Action item> Reproduce the MindMed interview transcript below word for word, starting at "This is about, like" and continuing up to and including "that a try.".

Quoted passage>
§

This is about, like any other intervention. Psychiatry is full of perceptual alterations, whether they be blunting, changing behavior, wide range of options. We presented that and say, "Look, one time and for months thereafter, we've shown an improvement." Very little stands in the way of saying, "Okay, I would certainly give that a try," and I very much, in many cases, I'm very excited about the potential to give that a try.

Do you think there's like, I mean, so okay, the prevalence figures you gave for MDD and GAD are obviously across the whole population. Do you think there's old people or younger people? There's any demographic difference in people who might be more receptive to this kind of treatment?

Yeah, and that shows in the research, for sure, right? I mean, I think the most fascinating thing is that it also intersects with the epidemiological data on the need too. Those most receptive are the populations that are presenting the highest levels of anxiety and depression. So there's somewhat of a natural fit, natural match there that makes sense. So there's certainly variations in that. And that's going to, again, dictate some degree of who is the first person to raise their hand, who are the early adopters. And one thing we know from, again, look at any other drugs that have a meaningful broad population-level kind of impact, it starts there. It starts narrow. It starts with the groups who say, "Oh, yeah, I'm going to try this." And then over time, when the other reality about these high prevalence things is that everyone knows someone.

So when someone's close relationship says, "Well, I tried this and it made this happen, made me better in some way," the likelihood of the sort of network effect for the next person is, "Okay, well, yeah, I'll try that too." And that's when we see these areas where there's a broad expansion and opportunity to really have, again, that broad-based impact that we hope to achieve.

Alex Kramer
Healthcare Investment Banking, J.P. Morgan

And then I guess maybe just one more, and this one might be for you, Brandi. Can you just talk about the fact that you raised, I think it was $250 million or so in October of last year, but at the time you were already funded through the data? So can you just talk a little bit about the rationale and then I guess just what to expect from a sort of OpEx or cash burn perspective this year?

Brandi Roberts
CFO, MindMed

Yeah, absolutely. So as Rob said, we have a really high conviction about the potential for DT120, and we have really big aspirations. We want to be able to get this drug to the market at scale. And so that additional funding lets us do three main things. First of all, really accelerate some of the commercial-related activities that Matt was talking about. So in addition to our market access strategy, we're also highly engaged with KOLs, doing a lot there, as well as a ton on NDA preparation. And so being able to accelerate those activities puts us in a really good spot for 2026 and beyond. Additionally, it let us accelerate our plans for our second MDD study. And having a broad data set for both MDD and GAD gives us the best chance to really hit these two big indications in psychiatry.

§

Record extracts>
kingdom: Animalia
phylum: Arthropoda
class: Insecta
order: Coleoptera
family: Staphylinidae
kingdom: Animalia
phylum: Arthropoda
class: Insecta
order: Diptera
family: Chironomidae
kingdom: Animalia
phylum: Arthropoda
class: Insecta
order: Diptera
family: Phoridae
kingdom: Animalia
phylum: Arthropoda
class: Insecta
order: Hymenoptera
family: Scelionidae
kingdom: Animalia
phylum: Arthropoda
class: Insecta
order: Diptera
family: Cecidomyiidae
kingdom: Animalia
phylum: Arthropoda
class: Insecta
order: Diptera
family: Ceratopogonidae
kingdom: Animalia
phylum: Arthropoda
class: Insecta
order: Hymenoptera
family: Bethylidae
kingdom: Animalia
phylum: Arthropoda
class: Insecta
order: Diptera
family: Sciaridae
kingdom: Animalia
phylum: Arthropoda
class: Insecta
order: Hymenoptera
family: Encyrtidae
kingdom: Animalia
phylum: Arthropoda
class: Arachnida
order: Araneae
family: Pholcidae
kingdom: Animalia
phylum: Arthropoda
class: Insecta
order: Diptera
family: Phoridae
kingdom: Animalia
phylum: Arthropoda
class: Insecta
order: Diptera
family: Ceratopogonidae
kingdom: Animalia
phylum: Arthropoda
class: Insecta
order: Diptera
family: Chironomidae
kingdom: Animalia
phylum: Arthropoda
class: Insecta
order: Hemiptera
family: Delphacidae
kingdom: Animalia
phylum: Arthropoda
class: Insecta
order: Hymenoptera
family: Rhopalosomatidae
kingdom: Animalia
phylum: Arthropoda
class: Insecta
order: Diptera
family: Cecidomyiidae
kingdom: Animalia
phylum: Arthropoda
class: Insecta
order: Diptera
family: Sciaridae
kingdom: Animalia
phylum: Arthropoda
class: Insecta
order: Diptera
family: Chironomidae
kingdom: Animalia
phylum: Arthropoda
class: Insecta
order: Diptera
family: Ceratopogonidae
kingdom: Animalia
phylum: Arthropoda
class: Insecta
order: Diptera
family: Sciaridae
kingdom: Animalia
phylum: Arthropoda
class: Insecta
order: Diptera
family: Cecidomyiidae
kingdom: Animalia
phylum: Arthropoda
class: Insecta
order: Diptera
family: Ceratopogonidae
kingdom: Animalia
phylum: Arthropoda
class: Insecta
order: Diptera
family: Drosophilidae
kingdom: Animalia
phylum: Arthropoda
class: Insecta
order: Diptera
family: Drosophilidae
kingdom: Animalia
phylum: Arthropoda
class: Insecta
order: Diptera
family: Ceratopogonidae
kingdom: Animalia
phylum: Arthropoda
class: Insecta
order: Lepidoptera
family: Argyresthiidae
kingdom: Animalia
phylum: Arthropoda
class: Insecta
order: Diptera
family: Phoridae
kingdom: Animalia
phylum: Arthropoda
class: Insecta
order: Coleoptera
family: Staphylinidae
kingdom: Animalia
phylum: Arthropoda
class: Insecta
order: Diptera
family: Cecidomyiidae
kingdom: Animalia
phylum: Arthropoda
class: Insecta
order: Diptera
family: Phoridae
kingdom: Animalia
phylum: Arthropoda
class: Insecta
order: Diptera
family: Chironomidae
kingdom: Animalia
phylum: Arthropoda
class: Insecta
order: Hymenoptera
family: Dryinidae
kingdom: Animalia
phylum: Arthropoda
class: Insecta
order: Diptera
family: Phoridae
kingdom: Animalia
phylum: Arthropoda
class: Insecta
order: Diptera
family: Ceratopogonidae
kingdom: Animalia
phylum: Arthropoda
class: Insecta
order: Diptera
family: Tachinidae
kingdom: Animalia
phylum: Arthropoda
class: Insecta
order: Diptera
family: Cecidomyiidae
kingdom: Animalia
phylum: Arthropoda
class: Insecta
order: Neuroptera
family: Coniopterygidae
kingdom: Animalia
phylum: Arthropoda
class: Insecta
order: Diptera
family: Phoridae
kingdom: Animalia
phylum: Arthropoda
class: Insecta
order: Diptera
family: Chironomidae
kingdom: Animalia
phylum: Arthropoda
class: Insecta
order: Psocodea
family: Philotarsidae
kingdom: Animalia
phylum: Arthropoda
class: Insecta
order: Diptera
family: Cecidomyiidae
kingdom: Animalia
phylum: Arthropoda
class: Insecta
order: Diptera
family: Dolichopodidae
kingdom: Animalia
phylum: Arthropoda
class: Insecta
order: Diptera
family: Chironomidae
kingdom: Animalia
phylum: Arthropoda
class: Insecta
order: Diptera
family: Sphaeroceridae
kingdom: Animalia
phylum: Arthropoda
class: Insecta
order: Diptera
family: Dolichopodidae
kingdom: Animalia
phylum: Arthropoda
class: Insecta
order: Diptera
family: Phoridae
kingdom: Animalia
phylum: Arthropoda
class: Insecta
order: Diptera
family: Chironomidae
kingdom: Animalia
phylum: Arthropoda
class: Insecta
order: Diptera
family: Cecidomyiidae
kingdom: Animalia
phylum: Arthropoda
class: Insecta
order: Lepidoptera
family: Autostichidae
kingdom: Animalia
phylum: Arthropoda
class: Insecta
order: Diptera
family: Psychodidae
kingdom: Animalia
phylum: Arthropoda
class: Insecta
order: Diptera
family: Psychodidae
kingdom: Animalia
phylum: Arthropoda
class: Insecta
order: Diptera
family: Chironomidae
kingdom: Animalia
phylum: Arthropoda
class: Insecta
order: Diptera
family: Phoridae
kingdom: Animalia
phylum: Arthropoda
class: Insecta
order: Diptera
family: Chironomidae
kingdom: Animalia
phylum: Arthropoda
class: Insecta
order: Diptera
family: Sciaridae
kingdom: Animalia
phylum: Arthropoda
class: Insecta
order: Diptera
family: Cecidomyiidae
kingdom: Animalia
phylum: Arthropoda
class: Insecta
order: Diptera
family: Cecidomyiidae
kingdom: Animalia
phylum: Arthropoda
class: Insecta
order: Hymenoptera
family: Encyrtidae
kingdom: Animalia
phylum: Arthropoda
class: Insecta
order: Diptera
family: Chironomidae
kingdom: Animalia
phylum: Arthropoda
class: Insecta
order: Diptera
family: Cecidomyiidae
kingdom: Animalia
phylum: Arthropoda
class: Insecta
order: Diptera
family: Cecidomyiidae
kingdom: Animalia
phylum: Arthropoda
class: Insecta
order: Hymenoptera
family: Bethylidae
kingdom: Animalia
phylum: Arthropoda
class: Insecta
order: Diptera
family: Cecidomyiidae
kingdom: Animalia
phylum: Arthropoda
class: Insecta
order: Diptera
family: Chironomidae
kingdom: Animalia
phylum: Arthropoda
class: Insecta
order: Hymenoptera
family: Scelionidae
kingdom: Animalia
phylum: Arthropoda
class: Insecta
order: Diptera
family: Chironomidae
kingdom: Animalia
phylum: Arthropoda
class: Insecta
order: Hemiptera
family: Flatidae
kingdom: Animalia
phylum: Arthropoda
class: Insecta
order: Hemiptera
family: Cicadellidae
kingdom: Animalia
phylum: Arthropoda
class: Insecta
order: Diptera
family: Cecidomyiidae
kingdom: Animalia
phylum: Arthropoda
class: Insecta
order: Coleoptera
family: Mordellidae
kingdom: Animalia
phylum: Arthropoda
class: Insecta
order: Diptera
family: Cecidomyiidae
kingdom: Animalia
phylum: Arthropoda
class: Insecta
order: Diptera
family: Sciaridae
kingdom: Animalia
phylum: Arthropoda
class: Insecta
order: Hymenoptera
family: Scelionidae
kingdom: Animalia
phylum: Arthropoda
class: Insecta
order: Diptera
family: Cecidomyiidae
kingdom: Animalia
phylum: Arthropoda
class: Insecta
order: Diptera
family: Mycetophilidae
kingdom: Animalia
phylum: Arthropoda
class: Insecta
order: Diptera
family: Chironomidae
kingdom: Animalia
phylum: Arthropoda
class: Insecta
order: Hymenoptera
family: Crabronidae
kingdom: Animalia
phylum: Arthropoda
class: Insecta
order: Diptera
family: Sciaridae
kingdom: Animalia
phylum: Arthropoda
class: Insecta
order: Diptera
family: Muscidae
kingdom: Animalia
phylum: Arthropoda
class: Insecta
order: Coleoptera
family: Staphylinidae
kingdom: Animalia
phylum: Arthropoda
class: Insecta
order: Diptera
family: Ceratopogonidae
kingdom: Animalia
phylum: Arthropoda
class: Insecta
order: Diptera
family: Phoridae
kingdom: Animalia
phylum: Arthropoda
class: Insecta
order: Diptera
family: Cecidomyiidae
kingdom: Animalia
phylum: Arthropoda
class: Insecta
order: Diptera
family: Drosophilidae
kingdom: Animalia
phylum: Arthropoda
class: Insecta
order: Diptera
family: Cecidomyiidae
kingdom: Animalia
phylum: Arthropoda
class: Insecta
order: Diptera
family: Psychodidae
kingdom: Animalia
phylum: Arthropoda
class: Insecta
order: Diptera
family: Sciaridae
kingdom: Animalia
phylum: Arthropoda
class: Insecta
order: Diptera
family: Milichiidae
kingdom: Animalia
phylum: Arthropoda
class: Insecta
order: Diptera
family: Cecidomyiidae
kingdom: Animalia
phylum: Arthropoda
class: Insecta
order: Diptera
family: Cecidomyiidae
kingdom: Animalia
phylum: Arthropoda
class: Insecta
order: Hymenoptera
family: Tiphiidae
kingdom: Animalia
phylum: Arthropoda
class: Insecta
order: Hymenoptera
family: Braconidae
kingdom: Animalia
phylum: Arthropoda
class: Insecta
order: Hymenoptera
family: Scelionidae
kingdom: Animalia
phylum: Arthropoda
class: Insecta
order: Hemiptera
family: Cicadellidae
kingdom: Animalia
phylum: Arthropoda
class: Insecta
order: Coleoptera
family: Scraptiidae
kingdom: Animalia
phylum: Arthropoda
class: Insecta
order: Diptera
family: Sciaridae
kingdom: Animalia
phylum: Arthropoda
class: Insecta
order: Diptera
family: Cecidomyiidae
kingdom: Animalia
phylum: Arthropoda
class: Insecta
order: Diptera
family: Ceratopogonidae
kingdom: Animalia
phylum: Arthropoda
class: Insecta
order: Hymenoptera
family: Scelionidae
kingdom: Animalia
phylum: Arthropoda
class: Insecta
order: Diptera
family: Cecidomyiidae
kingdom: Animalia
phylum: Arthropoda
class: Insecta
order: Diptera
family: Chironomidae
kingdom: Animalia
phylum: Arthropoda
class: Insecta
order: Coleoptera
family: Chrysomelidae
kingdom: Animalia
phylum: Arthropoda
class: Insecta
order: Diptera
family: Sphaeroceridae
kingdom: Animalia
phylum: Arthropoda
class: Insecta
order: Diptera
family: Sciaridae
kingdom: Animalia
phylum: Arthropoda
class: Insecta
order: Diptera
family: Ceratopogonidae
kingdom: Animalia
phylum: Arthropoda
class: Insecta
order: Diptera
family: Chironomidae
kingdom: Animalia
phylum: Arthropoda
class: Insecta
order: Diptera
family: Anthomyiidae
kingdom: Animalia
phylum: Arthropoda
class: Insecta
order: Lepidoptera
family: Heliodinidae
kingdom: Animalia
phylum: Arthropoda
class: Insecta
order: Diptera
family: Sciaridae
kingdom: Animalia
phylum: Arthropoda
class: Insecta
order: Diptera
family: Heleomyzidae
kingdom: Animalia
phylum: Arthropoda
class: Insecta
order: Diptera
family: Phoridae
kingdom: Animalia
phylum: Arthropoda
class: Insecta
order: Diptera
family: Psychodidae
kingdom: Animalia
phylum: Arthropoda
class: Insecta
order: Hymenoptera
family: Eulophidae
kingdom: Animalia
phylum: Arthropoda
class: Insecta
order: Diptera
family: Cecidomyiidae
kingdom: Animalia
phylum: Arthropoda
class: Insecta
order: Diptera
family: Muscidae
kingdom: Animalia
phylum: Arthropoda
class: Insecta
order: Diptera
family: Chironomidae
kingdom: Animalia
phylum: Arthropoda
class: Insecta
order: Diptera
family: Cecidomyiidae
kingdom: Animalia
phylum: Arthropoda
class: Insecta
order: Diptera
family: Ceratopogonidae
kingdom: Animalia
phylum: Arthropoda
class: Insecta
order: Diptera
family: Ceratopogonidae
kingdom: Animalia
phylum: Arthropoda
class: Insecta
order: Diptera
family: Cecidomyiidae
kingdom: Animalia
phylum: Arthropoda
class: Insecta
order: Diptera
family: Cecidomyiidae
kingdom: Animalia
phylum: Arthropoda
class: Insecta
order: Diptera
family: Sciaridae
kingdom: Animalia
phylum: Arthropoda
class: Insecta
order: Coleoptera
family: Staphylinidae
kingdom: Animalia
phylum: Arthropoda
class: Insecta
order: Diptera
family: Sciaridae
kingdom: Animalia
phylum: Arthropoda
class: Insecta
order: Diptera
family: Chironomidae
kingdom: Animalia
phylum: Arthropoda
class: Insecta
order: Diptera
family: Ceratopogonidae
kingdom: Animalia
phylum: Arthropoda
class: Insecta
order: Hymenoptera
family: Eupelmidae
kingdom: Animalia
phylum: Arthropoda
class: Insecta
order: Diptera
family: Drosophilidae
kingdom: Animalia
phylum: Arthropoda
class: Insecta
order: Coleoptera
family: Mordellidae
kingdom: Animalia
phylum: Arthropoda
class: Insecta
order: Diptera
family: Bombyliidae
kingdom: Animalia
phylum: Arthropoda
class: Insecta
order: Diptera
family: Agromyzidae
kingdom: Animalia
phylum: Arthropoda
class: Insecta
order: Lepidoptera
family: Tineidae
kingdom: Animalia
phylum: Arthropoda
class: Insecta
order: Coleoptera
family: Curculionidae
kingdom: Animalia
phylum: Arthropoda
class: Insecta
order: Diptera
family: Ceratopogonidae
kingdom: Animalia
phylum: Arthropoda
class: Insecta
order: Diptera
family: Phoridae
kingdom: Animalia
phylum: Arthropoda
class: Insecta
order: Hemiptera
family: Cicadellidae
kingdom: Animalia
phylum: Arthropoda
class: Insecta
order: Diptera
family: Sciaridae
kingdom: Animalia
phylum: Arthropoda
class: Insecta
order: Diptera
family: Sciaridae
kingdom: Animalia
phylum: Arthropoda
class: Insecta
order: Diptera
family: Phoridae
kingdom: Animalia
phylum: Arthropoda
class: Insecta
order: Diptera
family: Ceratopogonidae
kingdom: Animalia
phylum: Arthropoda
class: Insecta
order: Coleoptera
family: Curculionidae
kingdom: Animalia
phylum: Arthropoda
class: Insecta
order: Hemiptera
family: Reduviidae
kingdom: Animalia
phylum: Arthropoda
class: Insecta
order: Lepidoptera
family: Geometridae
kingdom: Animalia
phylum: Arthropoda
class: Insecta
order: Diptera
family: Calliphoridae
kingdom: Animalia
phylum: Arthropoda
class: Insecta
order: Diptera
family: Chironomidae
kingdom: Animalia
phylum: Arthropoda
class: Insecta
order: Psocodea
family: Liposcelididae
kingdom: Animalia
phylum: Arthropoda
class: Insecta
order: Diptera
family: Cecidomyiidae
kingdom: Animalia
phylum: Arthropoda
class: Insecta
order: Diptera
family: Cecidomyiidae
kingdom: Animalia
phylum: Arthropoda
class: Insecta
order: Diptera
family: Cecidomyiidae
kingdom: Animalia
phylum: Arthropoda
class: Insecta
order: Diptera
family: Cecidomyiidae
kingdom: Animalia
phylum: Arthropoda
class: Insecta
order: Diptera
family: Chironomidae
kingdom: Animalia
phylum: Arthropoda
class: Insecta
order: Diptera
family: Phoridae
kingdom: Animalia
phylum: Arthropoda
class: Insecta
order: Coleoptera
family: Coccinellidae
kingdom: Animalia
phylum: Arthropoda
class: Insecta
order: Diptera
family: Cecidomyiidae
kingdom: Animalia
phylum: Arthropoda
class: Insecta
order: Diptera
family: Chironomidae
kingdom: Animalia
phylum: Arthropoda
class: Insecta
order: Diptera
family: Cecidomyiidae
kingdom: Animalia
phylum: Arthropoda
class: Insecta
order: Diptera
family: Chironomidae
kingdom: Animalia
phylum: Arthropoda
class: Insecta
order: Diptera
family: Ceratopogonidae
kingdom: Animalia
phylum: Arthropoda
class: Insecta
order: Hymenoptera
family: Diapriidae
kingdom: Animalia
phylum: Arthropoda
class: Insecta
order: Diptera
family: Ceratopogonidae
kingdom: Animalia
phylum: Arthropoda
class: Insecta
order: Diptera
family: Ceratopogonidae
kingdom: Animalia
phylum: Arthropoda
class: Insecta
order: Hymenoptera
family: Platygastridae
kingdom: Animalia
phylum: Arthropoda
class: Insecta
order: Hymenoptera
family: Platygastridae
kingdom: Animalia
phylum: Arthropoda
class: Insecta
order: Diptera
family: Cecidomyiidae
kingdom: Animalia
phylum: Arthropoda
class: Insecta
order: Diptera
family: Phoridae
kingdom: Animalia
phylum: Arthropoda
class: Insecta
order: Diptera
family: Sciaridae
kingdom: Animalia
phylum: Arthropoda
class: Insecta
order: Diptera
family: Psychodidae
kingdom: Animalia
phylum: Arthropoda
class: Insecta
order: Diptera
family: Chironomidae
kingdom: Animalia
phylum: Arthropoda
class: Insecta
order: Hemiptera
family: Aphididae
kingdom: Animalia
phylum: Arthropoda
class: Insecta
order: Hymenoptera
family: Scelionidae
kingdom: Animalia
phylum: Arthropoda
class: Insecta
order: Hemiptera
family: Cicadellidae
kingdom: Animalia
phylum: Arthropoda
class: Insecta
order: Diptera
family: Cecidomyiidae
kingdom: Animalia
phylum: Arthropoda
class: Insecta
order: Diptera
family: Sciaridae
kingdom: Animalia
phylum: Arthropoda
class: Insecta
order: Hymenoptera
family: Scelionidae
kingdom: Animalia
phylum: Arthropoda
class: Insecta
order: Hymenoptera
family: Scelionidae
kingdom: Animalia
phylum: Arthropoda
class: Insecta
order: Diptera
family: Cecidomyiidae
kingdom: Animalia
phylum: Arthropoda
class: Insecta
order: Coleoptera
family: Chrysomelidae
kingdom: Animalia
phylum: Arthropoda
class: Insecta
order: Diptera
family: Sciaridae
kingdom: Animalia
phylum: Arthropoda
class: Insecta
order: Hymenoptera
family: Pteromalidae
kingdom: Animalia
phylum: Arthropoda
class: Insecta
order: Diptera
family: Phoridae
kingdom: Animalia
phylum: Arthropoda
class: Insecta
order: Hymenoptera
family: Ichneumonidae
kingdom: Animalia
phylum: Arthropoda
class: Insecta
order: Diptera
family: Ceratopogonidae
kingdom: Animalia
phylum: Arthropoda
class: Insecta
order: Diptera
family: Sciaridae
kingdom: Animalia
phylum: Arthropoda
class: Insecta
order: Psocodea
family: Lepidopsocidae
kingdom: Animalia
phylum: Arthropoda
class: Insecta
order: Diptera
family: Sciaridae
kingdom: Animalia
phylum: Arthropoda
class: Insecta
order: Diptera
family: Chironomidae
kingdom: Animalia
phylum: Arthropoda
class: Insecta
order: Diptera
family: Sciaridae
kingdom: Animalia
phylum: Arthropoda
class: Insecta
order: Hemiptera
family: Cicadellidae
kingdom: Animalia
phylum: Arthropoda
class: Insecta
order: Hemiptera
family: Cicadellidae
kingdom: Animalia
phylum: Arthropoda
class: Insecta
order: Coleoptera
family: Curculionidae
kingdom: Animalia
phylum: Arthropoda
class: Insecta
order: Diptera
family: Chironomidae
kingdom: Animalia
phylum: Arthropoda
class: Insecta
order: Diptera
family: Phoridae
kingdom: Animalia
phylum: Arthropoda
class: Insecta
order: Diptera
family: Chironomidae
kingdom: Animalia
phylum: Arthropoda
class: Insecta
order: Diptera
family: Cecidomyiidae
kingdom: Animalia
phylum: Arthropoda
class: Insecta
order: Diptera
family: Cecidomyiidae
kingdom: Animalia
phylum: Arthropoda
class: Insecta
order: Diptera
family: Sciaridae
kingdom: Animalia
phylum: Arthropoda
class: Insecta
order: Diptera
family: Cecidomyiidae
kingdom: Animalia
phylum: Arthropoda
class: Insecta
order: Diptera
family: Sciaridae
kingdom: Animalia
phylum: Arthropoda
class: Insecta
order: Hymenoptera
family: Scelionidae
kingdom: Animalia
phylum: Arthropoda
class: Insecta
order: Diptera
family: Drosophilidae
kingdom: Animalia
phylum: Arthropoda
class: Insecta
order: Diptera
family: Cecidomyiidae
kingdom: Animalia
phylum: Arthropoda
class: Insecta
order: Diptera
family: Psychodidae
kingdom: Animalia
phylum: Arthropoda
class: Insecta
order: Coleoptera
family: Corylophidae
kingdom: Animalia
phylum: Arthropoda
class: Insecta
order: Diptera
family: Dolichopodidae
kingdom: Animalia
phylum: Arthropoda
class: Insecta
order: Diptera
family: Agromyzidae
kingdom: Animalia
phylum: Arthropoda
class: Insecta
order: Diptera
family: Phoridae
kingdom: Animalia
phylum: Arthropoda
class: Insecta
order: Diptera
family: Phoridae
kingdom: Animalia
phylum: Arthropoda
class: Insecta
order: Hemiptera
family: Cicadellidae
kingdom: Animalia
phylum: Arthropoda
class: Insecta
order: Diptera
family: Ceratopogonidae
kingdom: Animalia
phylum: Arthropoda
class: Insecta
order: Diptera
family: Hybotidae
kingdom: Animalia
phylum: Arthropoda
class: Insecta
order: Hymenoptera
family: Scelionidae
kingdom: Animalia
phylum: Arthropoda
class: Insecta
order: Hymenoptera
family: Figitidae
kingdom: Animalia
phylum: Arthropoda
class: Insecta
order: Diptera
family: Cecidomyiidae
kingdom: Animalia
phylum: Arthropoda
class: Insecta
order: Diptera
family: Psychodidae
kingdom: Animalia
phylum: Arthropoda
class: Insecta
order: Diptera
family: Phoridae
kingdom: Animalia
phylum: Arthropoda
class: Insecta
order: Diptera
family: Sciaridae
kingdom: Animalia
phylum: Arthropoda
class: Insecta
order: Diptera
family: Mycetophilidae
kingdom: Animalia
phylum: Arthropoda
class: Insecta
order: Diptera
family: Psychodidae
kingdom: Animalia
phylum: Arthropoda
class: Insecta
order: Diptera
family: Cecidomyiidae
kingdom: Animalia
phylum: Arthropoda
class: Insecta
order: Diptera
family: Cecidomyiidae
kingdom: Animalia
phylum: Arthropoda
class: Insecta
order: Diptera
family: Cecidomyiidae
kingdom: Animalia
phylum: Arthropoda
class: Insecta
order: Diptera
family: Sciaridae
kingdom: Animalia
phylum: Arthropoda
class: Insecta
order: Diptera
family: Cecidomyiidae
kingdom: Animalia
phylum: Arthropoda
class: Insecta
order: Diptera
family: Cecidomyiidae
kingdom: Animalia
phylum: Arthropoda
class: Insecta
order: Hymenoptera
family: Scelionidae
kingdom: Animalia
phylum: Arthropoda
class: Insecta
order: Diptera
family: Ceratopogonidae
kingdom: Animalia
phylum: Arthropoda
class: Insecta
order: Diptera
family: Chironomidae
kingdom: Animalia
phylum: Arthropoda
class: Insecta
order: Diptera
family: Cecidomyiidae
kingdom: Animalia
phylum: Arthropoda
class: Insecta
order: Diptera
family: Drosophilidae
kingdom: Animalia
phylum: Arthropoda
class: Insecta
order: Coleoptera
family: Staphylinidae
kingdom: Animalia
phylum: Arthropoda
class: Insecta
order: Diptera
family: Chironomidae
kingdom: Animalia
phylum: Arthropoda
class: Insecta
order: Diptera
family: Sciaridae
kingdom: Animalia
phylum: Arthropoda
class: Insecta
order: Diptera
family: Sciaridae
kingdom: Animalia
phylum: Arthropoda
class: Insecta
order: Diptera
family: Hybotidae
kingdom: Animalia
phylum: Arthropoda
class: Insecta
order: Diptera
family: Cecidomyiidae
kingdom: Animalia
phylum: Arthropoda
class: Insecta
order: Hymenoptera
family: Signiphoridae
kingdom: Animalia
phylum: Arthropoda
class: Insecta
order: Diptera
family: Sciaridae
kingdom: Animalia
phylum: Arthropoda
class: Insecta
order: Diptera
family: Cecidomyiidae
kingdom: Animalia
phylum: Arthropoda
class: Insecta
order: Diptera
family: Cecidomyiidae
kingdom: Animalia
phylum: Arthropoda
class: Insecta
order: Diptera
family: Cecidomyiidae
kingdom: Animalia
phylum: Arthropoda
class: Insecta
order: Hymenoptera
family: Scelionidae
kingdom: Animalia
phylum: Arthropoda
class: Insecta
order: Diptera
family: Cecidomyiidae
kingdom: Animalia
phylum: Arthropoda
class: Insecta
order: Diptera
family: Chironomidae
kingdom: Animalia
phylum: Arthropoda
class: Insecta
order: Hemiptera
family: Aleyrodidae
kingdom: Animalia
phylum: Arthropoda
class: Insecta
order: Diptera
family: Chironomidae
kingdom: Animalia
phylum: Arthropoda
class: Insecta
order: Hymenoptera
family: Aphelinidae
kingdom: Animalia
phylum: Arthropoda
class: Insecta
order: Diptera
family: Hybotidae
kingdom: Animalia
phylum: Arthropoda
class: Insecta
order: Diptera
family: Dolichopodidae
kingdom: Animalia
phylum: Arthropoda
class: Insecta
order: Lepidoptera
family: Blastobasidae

§

Task response>
This is about, like any other intervention. Psychiatry is full of perceptual alterations, whether they be blunting, changing behavior, wide range of options. We presented that and say, "Look, one time and for months thereafter, we've shown an improvement." Very little stands in the way of saying, "Okay, I would certainly give that a try," and I very much, in many cases, I'm very excited about the potential to give that a try.